Skip to content

Restrict Syscalls with Seccomp

A System Call is the way processes request services or communicates with the Linux Kernel. Syscalls can range from privileged operations - such as loading kernel modules, killing processes, changing the filesystem root - to relatively innocuous - such as opening or closing files, executing a program, etc.

Seccomp - Linux's Secure Computing Mode - allows cluster administrators to specifically limit which syscalls may be used by a container.

Seccomp Overview

In Kubernetes, a seccomp "profile" is specified via a json file, with the following format:

seccomp-profile.json
{
  "defaultAction": /* seccomp action */
  "syscalls": [
    /* Any number of rules */
    {
      "names": [ /* list of syscall names */ ],
      "action": /* seccomp action */
    }
  ]
}

In kiOS, these should be saved to the /etc/seccomp/ directory.

Seccomp Actions

In this format, the seccomp action can be one of:

SCMP_ACT_ALLOW

Allow the syscall to go ahead as normal

SCMP_ACT_LOG

Log the syscall to the kernel's message buffer. This can normally be viewed by running dmsg.

SCMP_ACT_ERRNO

Disallow the syscall. If the process attempts to make the syscall, the kernel will kill the process.

Using a Profile

Once you have created any desired profiles, you can assign your Pods to use them via the securityContext.seccompProfile field:

securityContext:
  seccompProfile:
    # The "Localhost" type indicates that we are going to refer to a
    # file on the local system
    type: Localhost

    # Any file created in the /etc/seccomp directory can be referenced in
    # this fashion
    localhostProfile: seccomp-profile.json

Full Example

Create an "example" seccomp profile which allows file read / write and related syscalls, logs module related syscalls, and blocks everything else.

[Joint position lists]
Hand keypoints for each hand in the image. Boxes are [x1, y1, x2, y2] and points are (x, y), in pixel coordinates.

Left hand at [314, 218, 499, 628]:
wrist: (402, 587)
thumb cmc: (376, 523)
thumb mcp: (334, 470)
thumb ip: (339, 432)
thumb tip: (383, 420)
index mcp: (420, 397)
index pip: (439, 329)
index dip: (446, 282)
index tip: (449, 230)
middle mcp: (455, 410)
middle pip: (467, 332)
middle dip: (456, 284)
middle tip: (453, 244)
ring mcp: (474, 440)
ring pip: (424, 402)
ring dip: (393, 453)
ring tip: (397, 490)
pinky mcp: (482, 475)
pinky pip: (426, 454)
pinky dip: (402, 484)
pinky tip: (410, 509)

---

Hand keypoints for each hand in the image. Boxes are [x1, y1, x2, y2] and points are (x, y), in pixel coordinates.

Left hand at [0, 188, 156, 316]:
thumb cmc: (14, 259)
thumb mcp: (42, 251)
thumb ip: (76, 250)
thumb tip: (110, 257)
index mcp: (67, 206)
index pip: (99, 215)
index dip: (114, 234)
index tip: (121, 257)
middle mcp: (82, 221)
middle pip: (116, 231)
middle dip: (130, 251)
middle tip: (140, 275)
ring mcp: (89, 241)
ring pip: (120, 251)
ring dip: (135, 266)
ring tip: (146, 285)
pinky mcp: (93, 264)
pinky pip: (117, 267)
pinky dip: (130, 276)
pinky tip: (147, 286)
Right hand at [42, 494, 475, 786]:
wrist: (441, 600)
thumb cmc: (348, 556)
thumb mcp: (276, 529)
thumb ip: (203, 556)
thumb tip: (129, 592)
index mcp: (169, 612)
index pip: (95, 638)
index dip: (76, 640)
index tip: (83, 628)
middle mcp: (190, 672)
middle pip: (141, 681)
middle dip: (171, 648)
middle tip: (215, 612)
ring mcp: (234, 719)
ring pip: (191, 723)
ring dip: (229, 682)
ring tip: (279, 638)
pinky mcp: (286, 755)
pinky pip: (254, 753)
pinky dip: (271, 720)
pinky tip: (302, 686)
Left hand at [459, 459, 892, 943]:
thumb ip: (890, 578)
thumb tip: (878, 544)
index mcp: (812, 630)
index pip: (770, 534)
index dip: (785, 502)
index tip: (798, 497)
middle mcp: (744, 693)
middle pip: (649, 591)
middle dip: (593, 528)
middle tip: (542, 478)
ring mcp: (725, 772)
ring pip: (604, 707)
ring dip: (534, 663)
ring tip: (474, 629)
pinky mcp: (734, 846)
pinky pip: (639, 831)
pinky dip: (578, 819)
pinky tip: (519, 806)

◆ PROBLEM DESCRIPTION ◆
Check each statement against the seccomp page and answer yes or no, quoting the words from the page that settle it.
1. In kiOS, seccomp profiles should be saved to the /etc/seccomp/ directory.
2. The SCMP_ACT_LOG action blocks the syscall and kills the process.
3. In Kubernetes, a seccomp profile is specified via a YAML file.
The entries aren't needed here.

◆ COMPLETED TASK ◆
1. Yes: "In kiOS, these should be saved to the /etc/seccomp/ directory."
2. No: "Log the syscall to the kernel's message buffer."
3. No: "a seccomp "profile" is specified via a json file"